I generally see the glass as half filled. Some friends find this amusing. In a world filled by deceit and violence, it’s a real challenge to retain a sense of optimism. Still, I do—particularly during the High Holy Days.

On Rosh Hashanah—this past Wednesday night and yesterday morning—congregants and guests filled the sanctuary at Congregation Sherith Israel. (The Reform movement, as in Israel, marks only the first day of the New Year.) Similarly, worshippers will fill the pews on Yom Kippur—the Day of Atonement—next Friday night and Saturday. In truth, this will represent an anomaly. Yet something positive will take place.

Many Jews active in synagogue life may raise an eyebrow at “twice-a-year” Jews filling so many of the temple’s seats. These people almost never come to Shabbat or holiday services.  They don’t attend Torah study or adult education classes. In fact, they rarely find reason to walk through our doors. While they may pursue secular Jewish activities, Judaism has little or no place in their lives.

Nonetheless, although they have every opportunity to totally break from Judaism, they maintain their synagogue memberships or buy High Holy Day tickets. They feel impelled to touch base with the past and something within themselves.
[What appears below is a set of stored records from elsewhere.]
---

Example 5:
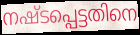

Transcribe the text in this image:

നഷ്ടപ്പെട്ടതിനെ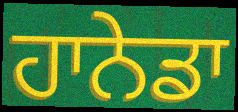
ਹਾਨੇਡਾ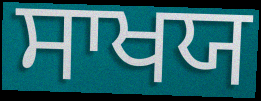
ਸਾਖਯ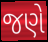
જણે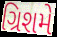
ગ્રિશમે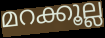
മറക്കൂല്ല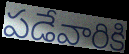
పడేవారికి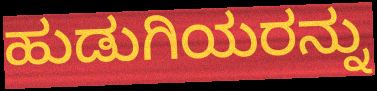
ಹುಡುಗಿಯರನ್ನು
Touching base should not be minimized. Granted, many—perhaps most—Jews will not attend High Holy Day services at all. But others, who find religion of no appeal, cannot cut the cord. Do they feel guilty, given the historic sufferings of the Jewish people? Do they fear disappointing their parents, living or dead? Do they consider attendance a form of noblesse oblige? Must they let the religious community know that while they have little interest in it, they are big-hearted enough to offer a measure of support?

Perhaps a qualified “yes” informs each answer. I suspect, however, that something more is involved. I suspect that many “twice-a-year Jews” would like to find a path towards God—however they might define God—but don’t know how. I suspect that touching base keeps alive the idea that they remain capable of making a commitment to Judaism besides the writing of checks.
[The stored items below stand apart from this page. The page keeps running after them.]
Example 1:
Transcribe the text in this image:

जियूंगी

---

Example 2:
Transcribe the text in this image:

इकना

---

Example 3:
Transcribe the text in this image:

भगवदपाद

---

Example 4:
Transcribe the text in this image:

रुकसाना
I suspect that in a society grown increasingly secular and often devoid of lasting values, “twice-a-year” Jews hunger for an experience to take them outside of themselves and beyond the material objects of modern “worship.” They seek to connect with something larger and more meaningful. Likewise, I suspect that many Christians who go to church only on Christmas and perhaps Easter experience the same longing. They express a non-denominational, very human desire to find deeper meaning in a bigger world.
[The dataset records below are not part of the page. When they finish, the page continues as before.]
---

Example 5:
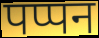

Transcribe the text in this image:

पप्पनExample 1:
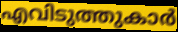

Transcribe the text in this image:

എവിടുത്തുകാർ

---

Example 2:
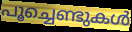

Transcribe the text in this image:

പൂച്ചെണ്ടുകൾ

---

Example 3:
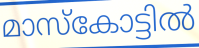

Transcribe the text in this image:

മാസ്കോട്ടിൽ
I’m glad that our sanctuary fills up even if empty seats abound the rest of the year. I also understand that touching base alone won’t guarantee liberal Judaism’s survival in North America. But touching base keeps the door open. It maintains the possibility that a spark—perhaps many sparks—someday will be lit.

Sometimes—and I write this as an optimist with his feet on the ground—that’s all we can ask.